>>>>

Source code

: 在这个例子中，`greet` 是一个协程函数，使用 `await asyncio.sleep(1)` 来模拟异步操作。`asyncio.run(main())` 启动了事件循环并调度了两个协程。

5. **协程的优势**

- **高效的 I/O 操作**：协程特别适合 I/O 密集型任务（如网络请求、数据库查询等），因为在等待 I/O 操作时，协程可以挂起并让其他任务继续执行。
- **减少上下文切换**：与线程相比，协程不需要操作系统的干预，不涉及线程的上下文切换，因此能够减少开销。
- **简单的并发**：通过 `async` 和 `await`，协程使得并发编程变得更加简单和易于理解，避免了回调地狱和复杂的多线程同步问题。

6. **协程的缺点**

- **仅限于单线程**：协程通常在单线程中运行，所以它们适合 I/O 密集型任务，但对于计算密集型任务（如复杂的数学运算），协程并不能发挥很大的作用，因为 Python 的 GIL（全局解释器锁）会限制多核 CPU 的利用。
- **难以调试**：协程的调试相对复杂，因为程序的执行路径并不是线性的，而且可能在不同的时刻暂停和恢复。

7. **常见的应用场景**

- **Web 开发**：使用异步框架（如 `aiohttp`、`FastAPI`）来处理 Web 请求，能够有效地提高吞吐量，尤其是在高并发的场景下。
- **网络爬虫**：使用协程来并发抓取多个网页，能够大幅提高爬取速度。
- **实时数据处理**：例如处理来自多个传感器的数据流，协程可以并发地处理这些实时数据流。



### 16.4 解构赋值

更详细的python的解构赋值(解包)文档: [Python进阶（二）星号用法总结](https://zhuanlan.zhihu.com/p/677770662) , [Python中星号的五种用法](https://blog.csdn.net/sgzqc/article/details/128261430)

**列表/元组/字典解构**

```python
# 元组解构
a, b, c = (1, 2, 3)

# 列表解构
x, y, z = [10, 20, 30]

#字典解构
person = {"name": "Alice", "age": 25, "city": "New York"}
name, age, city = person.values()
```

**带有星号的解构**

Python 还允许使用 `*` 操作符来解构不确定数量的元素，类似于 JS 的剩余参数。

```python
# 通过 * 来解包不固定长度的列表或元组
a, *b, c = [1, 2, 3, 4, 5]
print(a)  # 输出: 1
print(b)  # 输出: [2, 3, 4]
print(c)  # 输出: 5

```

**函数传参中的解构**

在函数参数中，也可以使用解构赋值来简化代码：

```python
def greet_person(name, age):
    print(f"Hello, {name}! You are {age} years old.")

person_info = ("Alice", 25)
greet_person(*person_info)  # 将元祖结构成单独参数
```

<<<<

» Task instructions: Verbatim reproduction is required for the line holding "7. **常见的应用场景**" and for every line after it in the records, with no other line included.

» Written reply:
7. **常见的应用场景**

- **Web 开发**：使用异步框架（如 `aiohttp`、`FastAPI`）来处理 Web 请求，能够有效地提高吞吐量，尤其是在高并发的场景下。
- **网络爬虫**：使用协程来并发抓取多个网页，能够大幅提高爬取速度。
- **实时数据处理**：例如处理来自多个传感器的数据流，协程可以并发地处理这些实时数据流。



### 16.4 解构赋值

更详细的python的解构赋值(解包)文档: [Python进阶（二）星号用法总结](https://zhuanlan.zhihu.com/p/677770662) , [Python中星号的五种用法](https://blog.csdn.net/sgzqc/article/details/128261430)

**列表/元组/字典解构**

```python
# 元组解构
a, b, c = (1, 2, 3)

# 列表解构
x, y, z = [10, 20, 30]

#字典解构
person = {"name": "Alice", "age": 25, "city": "New York"}
name, age, city = person.values()
```

**带有星号的解构**

Python 还允许使用 `*` 操作符来解构不确定数量的元素，类似于 JS 的剩余参数。

```python
# 通过 * 来解包不固定长度的列表或元组
a, *b, c = [1, 2, 3, 4, 5]
print(a)  # 输出: 1
print(b)  # 输出: [2, 3, 4]
print(c)  # 输出: 5

```

**函数传参中的解构**

在函数参数中，也可以使用解构赋值来简化代码：

```python
def greet_person(name, age):
    print(f"Hello, {name}! You are {age} years old.")

person_info = ("Alice", 25)
greet_person(*person_info)  # 将元祖结构成单独参数
```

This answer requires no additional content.